Origine et histoire de la fontaine du Pont Joubert
La fontaine du Pont-Joubert, construite à la fin du Moyen Âge à Poitiers, est un petit édicule gothique voûté en arc brisé, situé en bordure du Clain. Elle doit son nom à sa proximité avec le pont médiéval Joubert. Son architecture simple, typique des fontaines publiques de l’époque, inclut une niche probablement destinée à une statue, ainsi que des armoiries aujourd’hui illisibles, témoignant de son commanditaire inconnu. L’eau, provenant des falaises des Dunes, était réputée intarissable et très prisée, comme en attestent les nombreux réaménagements du pavage autour du bassin au fil des siècles.

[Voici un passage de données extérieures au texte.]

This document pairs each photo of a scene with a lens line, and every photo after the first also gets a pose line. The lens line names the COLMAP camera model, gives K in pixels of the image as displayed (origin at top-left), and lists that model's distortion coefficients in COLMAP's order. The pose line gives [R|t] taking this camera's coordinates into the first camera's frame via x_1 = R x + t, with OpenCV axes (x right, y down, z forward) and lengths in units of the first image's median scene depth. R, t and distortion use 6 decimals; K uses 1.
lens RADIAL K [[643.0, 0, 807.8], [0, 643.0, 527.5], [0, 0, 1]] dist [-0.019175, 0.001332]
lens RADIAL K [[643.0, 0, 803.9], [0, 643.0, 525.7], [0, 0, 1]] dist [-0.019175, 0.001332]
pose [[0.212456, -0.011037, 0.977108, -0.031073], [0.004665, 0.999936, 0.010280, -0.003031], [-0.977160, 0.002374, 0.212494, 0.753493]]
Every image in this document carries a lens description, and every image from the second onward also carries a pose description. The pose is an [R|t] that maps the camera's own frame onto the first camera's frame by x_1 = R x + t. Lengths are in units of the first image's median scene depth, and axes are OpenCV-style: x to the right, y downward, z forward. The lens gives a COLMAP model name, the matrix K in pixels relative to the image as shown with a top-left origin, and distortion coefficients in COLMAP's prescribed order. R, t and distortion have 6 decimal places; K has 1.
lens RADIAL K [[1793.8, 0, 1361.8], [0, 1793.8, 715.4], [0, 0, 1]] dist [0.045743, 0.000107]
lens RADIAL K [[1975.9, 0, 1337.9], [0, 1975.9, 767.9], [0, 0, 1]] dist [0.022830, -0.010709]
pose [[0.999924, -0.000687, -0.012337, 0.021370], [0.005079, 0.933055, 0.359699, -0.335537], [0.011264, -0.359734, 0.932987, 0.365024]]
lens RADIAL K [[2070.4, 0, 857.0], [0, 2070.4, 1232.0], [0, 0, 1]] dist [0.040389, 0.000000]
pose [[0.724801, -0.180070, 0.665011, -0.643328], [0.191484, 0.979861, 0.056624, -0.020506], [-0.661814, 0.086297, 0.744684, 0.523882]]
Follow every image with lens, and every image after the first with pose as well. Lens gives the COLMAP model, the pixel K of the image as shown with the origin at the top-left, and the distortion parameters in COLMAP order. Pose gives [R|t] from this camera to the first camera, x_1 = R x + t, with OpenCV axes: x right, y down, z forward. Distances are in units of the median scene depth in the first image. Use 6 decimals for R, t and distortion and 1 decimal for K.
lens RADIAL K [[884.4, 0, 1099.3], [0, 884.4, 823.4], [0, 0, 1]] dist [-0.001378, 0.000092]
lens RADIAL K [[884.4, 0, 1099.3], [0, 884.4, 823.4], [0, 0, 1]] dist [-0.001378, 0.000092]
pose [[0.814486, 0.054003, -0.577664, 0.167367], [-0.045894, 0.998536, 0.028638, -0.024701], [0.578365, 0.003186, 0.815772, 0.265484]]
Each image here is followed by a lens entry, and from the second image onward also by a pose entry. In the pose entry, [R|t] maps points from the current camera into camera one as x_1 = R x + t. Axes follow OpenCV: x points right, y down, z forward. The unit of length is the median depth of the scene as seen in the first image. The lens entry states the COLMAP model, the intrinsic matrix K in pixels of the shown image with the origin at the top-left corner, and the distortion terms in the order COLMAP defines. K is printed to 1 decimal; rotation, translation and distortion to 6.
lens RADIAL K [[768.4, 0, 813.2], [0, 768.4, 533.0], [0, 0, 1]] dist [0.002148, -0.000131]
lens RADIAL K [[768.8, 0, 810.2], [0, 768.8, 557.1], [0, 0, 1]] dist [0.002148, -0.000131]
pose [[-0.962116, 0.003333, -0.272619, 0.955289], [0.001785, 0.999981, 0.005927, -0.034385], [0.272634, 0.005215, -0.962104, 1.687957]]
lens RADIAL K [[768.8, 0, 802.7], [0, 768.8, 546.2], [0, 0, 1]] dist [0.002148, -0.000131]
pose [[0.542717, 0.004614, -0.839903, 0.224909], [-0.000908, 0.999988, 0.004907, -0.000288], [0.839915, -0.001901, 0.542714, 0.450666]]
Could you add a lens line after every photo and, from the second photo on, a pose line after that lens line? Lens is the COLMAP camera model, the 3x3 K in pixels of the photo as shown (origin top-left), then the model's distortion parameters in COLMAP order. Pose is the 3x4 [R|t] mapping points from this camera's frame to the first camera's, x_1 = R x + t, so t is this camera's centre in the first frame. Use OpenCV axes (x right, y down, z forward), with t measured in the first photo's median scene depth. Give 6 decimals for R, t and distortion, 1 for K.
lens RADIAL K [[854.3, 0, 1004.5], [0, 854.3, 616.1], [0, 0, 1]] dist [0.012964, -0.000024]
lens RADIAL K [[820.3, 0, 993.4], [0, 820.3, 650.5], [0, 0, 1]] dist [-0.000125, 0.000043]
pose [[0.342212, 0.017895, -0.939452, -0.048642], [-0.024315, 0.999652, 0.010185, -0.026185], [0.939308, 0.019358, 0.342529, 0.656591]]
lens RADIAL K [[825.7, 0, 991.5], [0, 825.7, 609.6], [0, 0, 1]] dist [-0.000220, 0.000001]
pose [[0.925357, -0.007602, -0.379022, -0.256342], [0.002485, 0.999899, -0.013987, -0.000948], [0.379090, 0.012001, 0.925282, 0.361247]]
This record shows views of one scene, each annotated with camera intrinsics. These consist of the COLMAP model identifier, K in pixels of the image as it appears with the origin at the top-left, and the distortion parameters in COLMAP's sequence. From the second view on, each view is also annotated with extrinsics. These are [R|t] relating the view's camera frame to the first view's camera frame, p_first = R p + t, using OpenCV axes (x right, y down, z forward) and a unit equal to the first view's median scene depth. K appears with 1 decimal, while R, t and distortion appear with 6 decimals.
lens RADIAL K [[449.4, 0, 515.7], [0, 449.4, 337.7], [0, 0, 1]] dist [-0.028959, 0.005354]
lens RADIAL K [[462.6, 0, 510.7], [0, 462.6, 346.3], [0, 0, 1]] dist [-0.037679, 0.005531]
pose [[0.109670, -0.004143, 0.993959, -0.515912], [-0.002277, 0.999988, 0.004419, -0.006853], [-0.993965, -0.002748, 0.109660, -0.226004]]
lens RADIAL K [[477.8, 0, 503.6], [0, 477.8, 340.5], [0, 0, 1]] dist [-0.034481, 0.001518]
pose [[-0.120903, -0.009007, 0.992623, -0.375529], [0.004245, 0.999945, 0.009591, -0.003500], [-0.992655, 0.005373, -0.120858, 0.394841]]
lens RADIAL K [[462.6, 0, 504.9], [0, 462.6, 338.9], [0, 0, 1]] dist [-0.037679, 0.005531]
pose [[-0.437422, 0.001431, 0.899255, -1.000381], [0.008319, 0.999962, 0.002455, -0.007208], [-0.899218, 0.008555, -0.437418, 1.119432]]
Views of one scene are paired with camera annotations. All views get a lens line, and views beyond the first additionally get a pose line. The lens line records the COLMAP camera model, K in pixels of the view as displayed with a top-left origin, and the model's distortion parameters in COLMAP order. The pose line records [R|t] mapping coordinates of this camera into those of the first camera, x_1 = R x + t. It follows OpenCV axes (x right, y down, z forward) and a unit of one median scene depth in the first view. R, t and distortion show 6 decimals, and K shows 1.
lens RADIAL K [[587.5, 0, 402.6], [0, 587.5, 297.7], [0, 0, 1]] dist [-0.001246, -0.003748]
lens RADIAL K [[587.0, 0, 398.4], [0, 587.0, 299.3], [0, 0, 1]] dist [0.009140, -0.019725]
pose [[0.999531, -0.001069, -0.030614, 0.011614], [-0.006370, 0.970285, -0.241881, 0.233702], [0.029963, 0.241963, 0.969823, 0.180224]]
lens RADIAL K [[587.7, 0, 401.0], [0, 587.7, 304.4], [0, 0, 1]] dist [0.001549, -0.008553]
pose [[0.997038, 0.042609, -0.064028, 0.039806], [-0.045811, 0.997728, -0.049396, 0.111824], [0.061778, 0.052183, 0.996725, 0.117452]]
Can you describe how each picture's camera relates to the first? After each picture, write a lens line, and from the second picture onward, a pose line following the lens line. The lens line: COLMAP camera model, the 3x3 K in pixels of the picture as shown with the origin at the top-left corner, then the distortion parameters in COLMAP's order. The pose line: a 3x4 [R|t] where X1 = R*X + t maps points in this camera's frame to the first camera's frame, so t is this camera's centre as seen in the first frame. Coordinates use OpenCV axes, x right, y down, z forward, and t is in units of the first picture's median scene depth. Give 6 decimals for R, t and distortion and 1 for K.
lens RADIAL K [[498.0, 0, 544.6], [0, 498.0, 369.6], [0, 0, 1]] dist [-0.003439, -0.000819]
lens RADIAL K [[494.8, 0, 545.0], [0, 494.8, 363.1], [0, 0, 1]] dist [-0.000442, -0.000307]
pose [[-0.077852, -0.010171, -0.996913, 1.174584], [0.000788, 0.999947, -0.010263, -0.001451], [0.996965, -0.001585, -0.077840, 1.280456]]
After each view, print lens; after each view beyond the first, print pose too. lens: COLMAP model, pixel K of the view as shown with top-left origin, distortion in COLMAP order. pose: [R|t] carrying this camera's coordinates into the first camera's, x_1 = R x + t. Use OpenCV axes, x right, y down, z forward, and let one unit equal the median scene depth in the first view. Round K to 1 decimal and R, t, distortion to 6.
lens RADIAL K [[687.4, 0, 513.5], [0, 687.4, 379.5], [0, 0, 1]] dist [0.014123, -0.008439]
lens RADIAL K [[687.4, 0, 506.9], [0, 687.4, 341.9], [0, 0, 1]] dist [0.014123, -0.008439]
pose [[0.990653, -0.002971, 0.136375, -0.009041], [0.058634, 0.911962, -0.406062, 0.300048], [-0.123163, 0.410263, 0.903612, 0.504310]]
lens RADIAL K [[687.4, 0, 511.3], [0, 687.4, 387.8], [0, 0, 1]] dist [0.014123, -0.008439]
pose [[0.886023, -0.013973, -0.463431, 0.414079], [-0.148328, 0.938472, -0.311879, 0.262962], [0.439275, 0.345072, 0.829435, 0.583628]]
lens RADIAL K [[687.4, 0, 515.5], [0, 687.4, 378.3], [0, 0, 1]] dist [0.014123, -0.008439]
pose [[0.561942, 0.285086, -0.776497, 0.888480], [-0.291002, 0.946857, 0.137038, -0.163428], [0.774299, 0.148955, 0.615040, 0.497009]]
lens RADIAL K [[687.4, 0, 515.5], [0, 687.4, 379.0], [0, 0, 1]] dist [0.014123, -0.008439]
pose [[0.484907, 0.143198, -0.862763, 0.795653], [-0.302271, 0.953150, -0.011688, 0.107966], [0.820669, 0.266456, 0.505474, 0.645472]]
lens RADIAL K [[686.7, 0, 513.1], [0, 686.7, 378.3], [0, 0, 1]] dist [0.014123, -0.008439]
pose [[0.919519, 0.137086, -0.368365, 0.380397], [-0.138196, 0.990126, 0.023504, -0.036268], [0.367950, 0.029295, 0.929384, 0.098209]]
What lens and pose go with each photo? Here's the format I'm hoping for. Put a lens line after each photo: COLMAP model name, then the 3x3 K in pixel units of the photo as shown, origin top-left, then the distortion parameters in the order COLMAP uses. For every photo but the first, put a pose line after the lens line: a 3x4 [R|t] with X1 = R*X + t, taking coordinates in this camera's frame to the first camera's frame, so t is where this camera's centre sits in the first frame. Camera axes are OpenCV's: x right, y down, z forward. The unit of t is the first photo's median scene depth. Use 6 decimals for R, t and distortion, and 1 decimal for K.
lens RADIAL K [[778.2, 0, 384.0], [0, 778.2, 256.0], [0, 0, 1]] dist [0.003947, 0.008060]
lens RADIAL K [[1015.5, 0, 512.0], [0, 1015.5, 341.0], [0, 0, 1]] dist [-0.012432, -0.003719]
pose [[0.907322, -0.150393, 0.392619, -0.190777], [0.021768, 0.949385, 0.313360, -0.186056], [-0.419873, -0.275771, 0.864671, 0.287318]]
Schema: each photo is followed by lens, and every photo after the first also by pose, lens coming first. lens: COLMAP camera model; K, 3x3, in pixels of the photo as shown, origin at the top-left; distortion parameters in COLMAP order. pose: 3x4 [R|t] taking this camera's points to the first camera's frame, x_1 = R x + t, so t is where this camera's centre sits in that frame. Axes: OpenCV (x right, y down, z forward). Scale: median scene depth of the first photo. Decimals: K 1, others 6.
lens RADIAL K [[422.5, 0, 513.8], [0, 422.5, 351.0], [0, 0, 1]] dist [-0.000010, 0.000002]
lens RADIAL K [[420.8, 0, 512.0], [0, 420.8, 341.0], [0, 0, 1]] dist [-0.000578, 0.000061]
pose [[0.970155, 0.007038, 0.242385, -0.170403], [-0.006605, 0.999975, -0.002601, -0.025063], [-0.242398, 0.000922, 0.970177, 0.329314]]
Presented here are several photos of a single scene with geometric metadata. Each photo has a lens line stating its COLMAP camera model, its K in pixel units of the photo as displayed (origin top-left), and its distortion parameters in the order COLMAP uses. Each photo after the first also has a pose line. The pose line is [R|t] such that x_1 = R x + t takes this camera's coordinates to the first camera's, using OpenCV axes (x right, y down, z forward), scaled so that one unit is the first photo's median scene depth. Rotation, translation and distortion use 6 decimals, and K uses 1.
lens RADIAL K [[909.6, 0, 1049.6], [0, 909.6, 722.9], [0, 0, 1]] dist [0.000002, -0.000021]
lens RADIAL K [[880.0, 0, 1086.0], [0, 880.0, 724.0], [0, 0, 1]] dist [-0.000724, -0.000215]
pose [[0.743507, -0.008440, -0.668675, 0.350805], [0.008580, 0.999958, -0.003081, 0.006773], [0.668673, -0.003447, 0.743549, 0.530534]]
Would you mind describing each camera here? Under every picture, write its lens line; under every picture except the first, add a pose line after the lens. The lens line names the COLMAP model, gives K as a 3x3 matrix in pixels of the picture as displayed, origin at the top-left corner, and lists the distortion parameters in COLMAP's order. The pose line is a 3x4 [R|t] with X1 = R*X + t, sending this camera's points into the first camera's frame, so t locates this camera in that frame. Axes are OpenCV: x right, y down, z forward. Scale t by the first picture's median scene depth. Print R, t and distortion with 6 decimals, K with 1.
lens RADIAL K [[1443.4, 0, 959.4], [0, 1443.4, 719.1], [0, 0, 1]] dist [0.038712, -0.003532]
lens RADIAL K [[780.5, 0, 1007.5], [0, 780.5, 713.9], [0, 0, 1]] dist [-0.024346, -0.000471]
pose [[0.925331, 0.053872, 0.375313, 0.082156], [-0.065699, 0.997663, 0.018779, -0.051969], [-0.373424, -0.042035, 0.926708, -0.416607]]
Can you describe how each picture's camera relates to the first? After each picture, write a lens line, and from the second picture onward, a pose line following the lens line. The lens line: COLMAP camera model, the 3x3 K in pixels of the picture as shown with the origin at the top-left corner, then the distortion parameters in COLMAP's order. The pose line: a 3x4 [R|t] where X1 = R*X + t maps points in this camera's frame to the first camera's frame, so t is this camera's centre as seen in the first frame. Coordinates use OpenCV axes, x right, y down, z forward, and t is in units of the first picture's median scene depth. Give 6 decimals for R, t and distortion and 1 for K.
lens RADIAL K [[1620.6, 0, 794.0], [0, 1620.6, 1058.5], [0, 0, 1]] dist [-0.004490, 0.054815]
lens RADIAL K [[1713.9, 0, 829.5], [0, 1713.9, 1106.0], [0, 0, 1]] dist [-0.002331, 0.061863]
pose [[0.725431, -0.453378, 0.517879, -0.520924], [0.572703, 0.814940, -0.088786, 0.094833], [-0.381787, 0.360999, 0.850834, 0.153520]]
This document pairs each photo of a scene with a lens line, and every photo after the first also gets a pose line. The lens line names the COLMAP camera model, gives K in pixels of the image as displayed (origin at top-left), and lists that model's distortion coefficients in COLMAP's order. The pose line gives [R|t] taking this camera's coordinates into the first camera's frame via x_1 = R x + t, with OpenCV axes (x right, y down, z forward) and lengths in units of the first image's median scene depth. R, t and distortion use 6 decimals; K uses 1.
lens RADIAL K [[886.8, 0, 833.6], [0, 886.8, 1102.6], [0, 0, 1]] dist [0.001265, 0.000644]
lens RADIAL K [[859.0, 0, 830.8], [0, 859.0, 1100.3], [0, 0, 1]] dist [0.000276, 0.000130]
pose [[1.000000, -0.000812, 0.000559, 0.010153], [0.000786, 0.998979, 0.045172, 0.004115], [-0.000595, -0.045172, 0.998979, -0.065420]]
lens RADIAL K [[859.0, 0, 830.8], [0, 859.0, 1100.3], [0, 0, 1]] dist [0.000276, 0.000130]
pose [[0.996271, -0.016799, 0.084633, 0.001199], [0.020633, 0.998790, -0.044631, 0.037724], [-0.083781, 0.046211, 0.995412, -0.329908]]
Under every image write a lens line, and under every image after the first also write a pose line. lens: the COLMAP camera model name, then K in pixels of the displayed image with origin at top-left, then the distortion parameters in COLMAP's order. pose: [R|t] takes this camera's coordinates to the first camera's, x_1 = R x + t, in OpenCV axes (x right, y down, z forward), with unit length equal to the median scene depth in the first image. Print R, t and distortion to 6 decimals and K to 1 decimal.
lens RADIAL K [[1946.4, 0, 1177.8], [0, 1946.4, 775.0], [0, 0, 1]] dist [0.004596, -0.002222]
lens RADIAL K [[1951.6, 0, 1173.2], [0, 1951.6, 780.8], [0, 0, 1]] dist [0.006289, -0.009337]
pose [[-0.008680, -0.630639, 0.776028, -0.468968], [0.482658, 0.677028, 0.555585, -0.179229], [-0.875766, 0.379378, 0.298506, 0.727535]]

Au XVIe siècle, la fontaine fut restaurée sous l’impulsion de Gaucher de Sainte-Marthe, dont les armoiries et la date de 1579 furent apposées sur le fronton. Un siècle plus tard, en 1663, le maire René Citoys y ajouta un cartouche baroque avec son nom, marquant une nouvelle phase de travaux. Surnommée la « nymphette jobertine » par les poètes locaux inspirés de la Pléiade, elle devint un symbole littéraire et un lieu de vie quotidienne, fréquenté par les lavandières jusqu’au début du XXe siècle, comme le montrent des cartes postales d’époque.
Menacée de disparition à plusieurs reprises, la fontaine échappa de justesse à des projets de modernisation en 1870 (remplacement par une borne en fonte) et en 1899 (élargissement de la rue). Elle fut alors déplacée de six mètres, mais son escalier fut inversé par rapport à sa configuration d’origine, visible sur les gravures anciennes comme celle de Viollet-le-Duc. Ce dernier la cita dans son Dictionnaire raisonné de l’architecture comme exemple emblématique des fontaines médiévales, soulignant son héritage romain et son rôle social pour les voyageurs et habitants.
Classée à l’inventaire supplémentaire des monuments historiques en 1935, la fontaine est aujourd’hui entourée d’un jardin public. Elle s’inscrit dans un réseau de six fontaines médiévales qui jalonnaient le Clain, dont certaines, comme la fontaine de la Celle (transformée en station de pompage au XIXe siècle) ou la fontaine du Pape (liée à une légende sur Urbain II), ont disparu ou été modifiées. Son iconographie, riche, inclut des représentations par Hoefnagel (1572), Nautré (1619), et des photographies du XIXe siècle montrant son usage quotidien.
Les archives révèlent son importance pratique et symbolique : lieu de ravitaillement en eau, mais aussi espace de sociabilité et de patrimoine littéraire. Les poètes de l’Université de Poitiers, comme Scévole de Sainte-Marthe, lui consacrèrent des vers, tandis que ses armoiries successives (Gaucher de Sainte-Marthe, René Citoys) reflètent son ancrage dans l’histoire urbaine. Malgré les transformations, elle reste un témoin rare des fontaines médiévales en milieu urbain, associant utilité publique et ornamentation gothique flamboyante.